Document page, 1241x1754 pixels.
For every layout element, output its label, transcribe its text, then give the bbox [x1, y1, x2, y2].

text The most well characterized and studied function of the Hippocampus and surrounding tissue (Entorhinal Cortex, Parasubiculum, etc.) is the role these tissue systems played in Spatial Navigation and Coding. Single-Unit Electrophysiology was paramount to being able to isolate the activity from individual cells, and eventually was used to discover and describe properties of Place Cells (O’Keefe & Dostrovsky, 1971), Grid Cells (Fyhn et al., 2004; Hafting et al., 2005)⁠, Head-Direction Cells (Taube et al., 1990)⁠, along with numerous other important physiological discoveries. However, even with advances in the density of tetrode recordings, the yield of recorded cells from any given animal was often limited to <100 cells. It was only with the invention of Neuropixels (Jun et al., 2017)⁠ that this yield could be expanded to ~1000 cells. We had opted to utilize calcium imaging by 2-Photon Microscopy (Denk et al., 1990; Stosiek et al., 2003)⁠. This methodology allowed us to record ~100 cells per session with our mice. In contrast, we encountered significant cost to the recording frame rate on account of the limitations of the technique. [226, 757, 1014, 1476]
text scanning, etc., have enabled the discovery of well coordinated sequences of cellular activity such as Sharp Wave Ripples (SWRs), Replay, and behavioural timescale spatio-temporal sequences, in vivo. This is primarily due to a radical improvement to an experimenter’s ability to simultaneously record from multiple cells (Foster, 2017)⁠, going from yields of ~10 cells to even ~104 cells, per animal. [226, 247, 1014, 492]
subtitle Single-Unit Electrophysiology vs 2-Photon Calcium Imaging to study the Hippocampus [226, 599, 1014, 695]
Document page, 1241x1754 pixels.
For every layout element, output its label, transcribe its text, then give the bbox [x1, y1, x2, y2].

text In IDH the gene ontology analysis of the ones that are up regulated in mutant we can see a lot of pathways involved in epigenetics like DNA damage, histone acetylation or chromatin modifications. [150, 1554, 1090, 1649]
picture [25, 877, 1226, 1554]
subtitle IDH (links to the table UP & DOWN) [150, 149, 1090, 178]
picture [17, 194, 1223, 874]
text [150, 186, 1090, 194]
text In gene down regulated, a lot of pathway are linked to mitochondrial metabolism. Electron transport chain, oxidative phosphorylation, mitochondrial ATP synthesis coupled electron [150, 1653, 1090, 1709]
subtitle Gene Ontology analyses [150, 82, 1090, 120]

........

WHAT YOU ARE ASKED TO DO | Repeat all the records without altering a single word.

ANSWER TO THE PROBLEM |
Document page, 1241x1754 pixels.
For every layout element, output its label, transcribe its text, then give the bbox [x1, y1, x2, y2].

text The most well characterized and studied function of the Hippocampus and surrounding tissue (Entorhinal Cortex, Parasubiculum, etc.) is the role these tissue systems played in Spatial Navigation and Coding. Single-Unit Electrophysiology was paramount to being able to isolate the activity from individual cells, and eventually was used to discover and describe properties of Place Cells (O’Keefe & Dostrovsky, 1971), Grid Cells (Fyhn et al., 2004; Hafting et al., 2005)⁠, Head-Direction Cells (Taube et al., 1990)⁠, along with numerous other important physiological discoveries. However, even with advances in the density of tetrode recordings, the yield of recorded cells from any given animal was often limited to <100 cells. It was only with the invention of Neuropixels (Jun et al., 2017)⁠ that this yield could be expanded to ~1000 cells. We had opted to utilize calcium imaging by 2-Photon Microscopy (Denk et al., 1990; Stosiek et al., 2003)⁠. This methodology allowed us to record ~100 cells per session with our mice. In contrast, we encountered significant cost to the recording frame rate on account of the limitations of the technique. [226, 757, 1014, 1476]
text scanning, etc., have enabled the discovery of well coordinated sequences of cellular activity such as Sharp Wave Ripples (SWRs), Replay, and behavioural timescale spatio-temporal sequences, in vivo. This is primarily due to a radical improvement to an experimenter’s ability to simultaneously record from multiple cells (Foster, 2017)⁠, going from yields of ~10 cells to even ~104 cells, per animal. [226, 247, 1014, 492]
subtitle Single-Unit Electrophysiology vs 2-Photon Calcium Imaging to study the Hippocampus [226, 599, 1014, 695]
Document page, 1241x1754 pixels.
For every layout element, output its label, transcribe its text, then give the bbox [x1, y1, x2, y2].

text In IDH the gene ontology analysis of the ones that are up regulated in mutant we can see a lot of pathways involved in epigenetics like DNA damage, histone acetylation or chromatin modifications. [150, 1554, 1090, 1649]
picture [25, 877, 1226, 1554]
subtitle IDH (links to the table UP & DOWN) [150, 149, 1090, 178]
picture [17, 194, 1223, 874]
text [150, 186, 1090, 194]
text In gene down regulated, a lot of pathway are linked to mitochondrial metabolism. Electron transport chain, oxidative phosphorylation, mitochondrial ATP synthesis coupled electron [150, 1653, 1090, 1709]
subtitle Gene Ontology analyses [150, 82, 1090, 120]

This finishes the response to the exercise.